# [PROBLEM TO SOLVE]
Transcribe everything in the post on codex and canon from "My theory on" down to "bible, the Message.".

Friday, June 14, 2019

Codex and canon

i) On occasion I've discussed how ancient Greek MSS are a neglected evidence for the NT canon. Here's some documentation in that regard:

ii) Catholic apologists try to dilute this evidence by pointing out that a few MSS contain non-canonical books. But Dormandy explains how that's a misleading comparison. To begin with, it's a rare phenomenon. In addition, the noncanonical books are appended at the end, which differentiates them from the canonical books.

iii) Finally, the basic job of a scribe is to copy preexisting material. So these MSS provide evidence that books of the NT were already circulating in collections. It wasn't the scribe who combined these writings; rather, he copied multiple works onto the same MS because they were already grouped that way in the exemplar he transcribed. 


  1. I am a lay person with no seminary education. I have defended the faith concerning the reliability of modern translations. What concerns me is how causally so many verses are removed from them. Even our interlinear bibles gleefully cast off a great deal of scripture.
    The words that bother me the most are, "older more reliable manuscripts". That assumption cannot be 100% true in every case. Many of theses alleged more reliable manuscripts come from Alexandria. This alone gives me pause. This seems to have been a hotbed of Gnostic and Platonist influence. Is it mere coincidence that many missing scriptures are in conflict with these heretical sects. Here is an even crazier thought. I think that the motivational roots behind the RCC amillinial teaching come from adherents of these two sects. Thus they use a different hermenutical standard for end time prophetic books than is used for the rest of the scriptures.
    My theory on reliability is that manuscripts written by the disciples of the Apostles are the least likely to be corrupt. Who better to understand Johns writings than his students whom he trained? There is a case for giving more credence to the Didache than we do. The other side of the coin is the modern acceptance of the admittedly new age so called bible, the Message.

    1. I don't know what the "many" verses are that you allude to. The major passages under dispute are the Long Ending of Mark, the Johannine Comma, and the pericope adulterae. There are many minor textual variants involving spelling or word order.

    2. I can recommend the works of James White, specifically any of his lectures or debates on King James Only adherence. Comprehensible to the non-scholar:

      Or get his book for the layperson:

      Much of what you mention overlaps with KJV Onlyism, such as the charge of Alexandria being a center of heresies such as Arianism (he notes that Rome was similarly the base of various other heretics).

      The general rule regarding 'older is better' is NOT to always take it as a hard rule, rather ABSENT other factors, older is to be considered closer to the original.

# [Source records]
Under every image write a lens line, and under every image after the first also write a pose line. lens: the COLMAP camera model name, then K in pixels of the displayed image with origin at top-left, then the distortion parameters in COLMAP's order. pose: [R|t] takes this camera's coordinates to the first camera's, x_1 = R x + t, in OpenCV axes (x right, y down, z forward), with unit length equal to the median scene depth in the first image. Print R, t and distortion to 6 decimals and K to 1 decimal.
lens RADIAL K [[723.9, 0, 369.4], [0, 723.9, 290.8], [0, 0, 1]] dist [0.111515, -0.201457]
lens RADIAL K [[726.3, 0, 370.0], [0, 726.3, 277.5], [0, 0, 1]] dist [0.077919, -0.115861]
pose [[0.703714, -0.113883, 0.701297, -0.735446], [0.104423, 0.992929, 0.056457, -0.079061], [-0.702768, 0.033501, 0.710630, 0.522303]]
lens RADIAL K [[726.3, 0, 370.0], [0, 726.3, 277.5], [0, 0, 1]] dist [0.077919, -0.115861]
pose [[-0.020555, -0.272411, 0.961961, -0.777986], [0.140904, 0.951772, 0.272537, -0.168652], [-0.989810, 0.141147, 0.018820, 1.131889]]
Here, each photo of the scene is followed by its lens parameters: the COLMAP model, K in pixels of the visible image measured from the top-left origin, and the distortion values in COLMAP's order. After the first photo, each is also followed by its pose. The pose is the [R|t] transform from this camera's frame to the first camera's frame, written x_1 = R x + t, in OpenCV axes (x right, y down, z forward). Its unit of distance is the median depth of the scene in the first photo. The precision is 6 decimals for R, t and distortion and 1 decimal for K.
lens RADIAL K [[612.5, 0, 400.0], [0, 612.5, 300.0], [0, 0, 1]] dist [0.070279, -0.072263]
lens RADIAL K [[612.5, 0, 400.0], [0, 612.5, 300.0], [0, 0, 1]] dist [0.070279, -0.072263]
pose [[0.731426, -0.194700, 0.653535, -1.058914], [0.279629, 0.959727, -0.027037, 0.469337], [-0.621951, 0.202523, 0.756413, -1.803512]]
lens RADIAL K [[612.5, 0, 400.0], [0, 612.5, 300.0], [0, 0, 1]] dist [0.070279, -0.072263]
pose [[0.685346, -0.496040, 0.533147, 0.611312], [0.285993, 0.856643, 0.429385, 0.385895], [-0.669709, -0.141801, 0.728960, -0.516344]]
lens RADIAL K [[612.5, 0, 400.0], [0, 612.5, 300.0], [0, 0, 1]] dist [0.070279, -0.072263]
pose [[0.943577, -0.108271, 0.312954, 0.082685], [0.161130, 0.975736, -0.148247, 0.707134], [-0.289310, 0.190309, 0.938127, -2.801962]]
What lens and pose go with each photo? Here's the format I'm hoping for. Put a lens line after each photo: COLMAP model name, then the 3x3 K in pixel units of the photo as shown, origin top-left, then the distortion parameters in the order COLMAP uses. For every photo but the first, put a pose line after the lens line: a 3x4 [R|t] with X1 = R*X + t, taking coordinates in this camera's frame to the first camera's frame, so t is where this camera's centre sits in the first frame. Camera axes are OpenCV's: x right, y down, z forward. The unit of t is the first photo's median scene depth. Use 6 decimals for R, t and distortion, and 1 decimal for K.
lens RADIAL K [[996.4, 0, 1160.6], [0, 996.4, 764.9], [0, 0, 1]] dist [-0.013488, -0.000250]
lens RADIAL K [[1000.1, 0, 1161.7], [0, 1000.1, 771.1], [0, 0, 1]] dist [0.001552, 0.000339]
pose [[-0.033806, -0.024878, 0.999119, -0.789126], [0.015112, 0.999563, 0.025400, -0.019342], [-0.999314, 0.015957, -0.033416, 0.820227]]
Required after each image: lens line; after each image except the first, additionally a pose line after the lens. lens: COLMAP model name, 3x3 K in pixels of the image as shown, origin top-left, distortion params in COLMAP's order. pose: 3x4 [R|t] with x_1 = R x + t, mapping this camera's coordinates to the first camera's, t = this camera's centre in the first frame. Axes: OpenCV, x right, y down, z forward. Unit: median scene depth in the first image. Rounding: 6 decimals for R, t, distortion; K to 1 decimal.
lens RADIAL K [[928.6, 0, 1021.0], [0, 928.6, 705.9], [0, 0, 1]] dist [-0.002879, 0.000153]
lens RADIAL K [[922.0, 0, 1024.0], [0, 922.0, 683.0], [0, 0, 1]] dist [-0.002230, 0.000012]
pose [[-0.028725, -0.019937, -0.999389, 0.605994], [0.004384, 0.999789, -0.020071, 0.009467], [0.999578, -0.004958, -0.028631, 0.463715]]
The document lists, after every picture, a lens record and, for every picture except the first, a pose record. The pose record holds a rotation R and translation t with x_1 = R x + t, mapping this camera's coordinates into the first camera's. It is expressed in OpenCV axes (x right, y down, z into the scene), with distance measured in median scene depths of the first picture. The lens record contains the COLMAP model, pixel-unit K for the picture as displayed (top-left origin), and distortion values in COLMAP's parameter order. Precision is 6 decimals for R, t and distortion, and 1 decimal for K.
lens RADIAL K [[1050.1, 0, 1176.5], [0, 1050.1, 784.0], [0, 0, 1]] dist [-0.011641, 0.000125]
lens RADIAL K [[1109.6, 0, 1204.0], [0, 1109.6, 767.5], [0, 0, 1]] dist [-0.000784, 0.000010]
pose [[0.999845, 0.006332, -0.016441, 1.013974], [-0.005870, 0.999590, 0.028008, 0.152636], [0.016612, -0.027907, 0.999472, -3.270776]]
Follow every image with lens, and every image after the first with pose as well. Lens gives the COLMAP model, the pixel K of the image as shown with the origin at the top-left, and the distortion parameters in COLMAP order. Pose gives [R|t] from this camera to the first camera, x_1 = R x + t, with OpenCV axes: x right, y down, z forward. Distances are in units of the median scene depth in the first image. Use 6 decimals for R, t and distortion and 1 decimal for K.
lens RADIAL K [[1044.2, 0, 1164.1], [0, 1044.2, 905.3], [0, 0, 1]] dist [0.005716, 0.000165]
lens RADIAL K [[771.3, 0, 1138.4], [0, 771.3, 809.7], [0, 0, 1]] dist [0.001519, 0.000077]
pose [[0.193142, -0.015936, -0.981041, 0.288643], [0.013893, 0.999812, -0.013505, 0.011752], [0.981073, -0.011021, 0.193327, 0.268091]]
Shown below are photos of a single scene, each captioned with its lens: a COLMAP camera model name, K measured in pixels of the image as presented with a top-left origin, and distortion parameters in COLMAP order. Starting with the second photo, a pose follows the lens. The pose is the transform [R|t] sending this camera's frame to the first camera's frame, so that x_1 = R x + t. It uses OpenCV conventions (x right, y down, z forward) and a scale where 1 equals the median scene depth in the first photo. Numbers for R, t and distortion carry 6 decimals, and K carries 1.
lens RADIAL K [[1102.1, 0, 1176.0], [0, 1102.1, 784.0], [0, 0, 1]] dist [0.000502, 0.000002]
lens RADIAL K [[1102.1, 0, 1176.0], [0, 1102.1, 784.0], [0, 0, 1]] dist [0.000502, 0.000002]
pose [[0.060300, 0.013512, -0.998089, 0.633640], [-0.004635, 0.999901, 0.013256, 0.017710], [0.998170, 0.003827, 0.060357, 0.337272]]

# [RESULT OF THE TASK]
My theory on reliability is that manuscripts written by the disciples of the Apostles are the least likely to be corrupt. Who better to understand Johns writings than his students whom he trained? There is a case for giving more credence to the Didache than we do. The other side of the coin is the modern acceptance of the admittedly new age so called bible, the Message.